▶ PAGE EXTRACT
Don't forget that it was almost certainly an Essene community that hid the dead sea sea scrolls, and the scrolls contain her a lot of apocalyptic literature.

That idea has been under serious attack for quite a while now. Josephus tells us that the Essenes maintained communities in the cities and towns. He says nothing about them going off into the wilderness. Magen and Peleg's excavations at Qumran concluded that the site was a pottery factory when the Romans swept in in 68. This had nothing to do with Qumran itself but was part of Vespasian's campaign to cut the roads leading north and East from Jerusalem, thus isolating it. The Romans already controlled the coast.

Robert Cargill suggests that Qumran had nothing to do with the DSS which were found near Qumran in caves which would have been known to any traveler going through the area and would have been an ideal place for the Jerusalem nobility to stash important documents which would have been an impediment to quick flight. No one in their right mind could have thought that Jerusalem could really withstand a Roman siege.

▶ AIM OF THE EXERCISE
Transcribe the passage above about Qumran and the Dead Sea Scrolls from "Don't forget that" up to and including "controlled the coast.".

▶ Saved entries

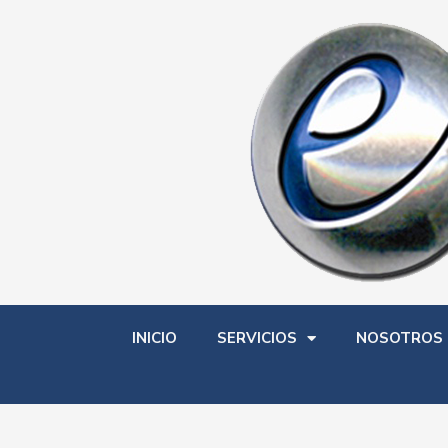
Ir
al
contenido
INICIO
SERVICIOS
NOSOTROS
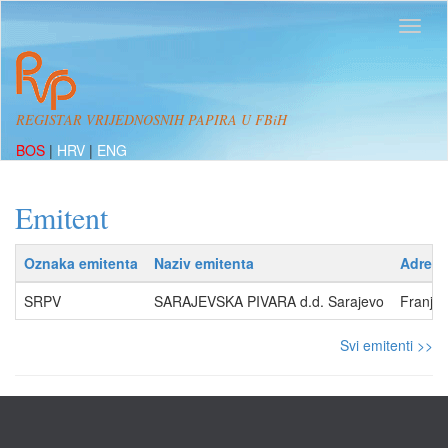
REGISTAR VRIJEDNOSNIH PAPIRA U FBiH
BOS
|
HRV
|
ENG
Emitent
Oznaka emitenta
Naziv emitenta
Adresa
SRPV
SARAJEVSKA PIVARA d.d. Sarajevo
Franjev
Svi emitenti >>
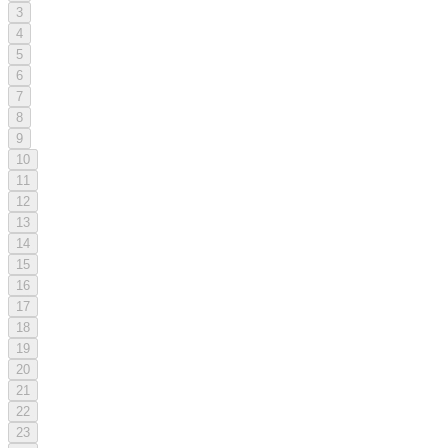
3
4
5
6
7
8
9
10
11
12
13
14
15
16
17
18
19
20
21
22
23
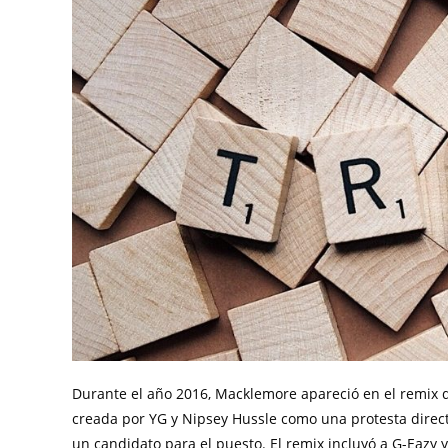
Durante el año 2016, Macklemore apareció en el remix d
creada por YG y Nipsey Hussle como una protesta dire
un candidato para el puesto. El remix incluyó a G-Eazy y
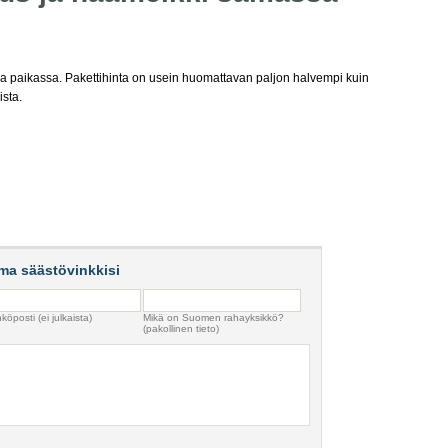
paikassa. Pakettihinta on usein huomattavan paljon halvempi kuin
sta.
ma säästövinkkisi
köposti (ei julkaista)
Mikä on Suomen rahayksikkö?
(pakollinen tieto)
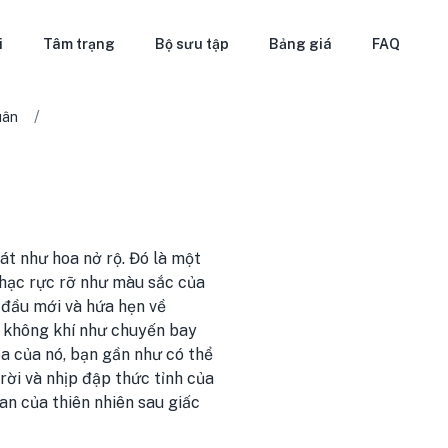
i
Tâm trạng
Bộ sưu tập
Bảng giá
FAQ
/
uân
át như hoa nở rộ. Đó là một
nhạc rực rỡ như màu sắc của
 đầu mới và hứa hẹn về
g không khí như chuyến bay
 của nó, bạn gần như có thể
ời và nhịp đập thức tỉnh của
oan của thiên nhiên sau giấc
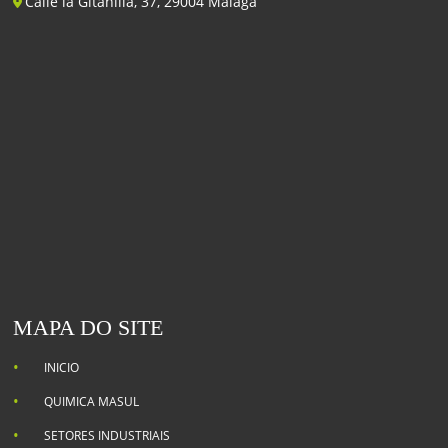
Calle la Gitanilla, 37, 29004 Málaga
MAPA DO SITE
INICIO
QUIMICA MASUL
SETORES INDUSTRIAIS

==

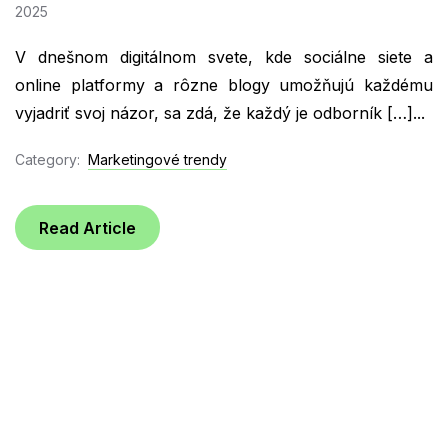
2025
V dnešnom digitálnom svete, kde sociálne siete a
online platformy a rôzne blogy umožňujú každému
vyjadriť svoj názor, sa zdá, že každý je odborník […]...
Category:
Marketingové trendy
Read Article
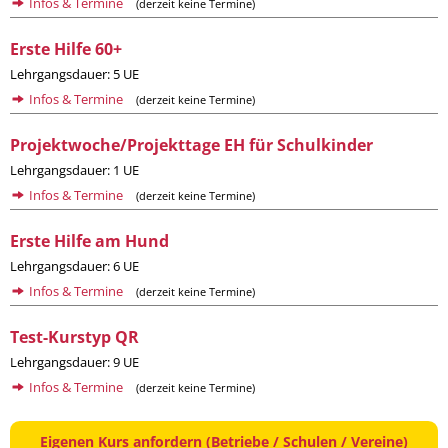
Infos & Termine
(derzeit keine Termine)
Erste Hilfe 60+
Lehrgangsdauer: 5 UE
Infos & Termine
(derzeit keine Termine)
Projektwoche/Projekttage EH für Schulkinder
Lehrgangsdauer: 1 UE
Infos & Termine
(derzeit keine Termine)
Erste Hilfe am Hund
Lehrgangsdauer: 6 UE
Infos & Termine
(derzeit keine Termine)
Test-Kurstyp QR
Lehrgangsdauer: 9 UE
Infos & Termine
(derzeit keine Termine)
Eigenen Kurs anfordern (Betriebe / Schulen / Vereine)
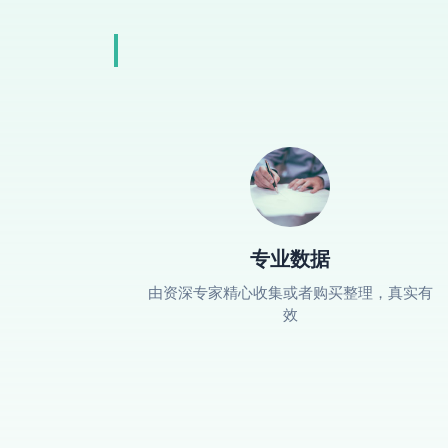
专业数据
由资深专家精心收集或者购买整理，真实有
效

▶ ANSWER TO THIS TASK
Don't forget that it was almost certainly an Essene community that hid the dead sea sea scrolls, and the scrolls contain her a lot of apocalyptic literature.

That idea has been under serious attack for quite a while now. Josephus tells us that the Essenes maintained communities in the cities and towns. He says nothing about them going off into the wilderness. Magen and Peleg's excavations at Qumran concluded that the site was a pottery factory when the Romans swept in in 68. This had nothing to do with Qumran itself but was part of Vespasian's campaign to cut the roads leading north and East from Jerusalem, thus isolating it. The Romans already controlled the coast.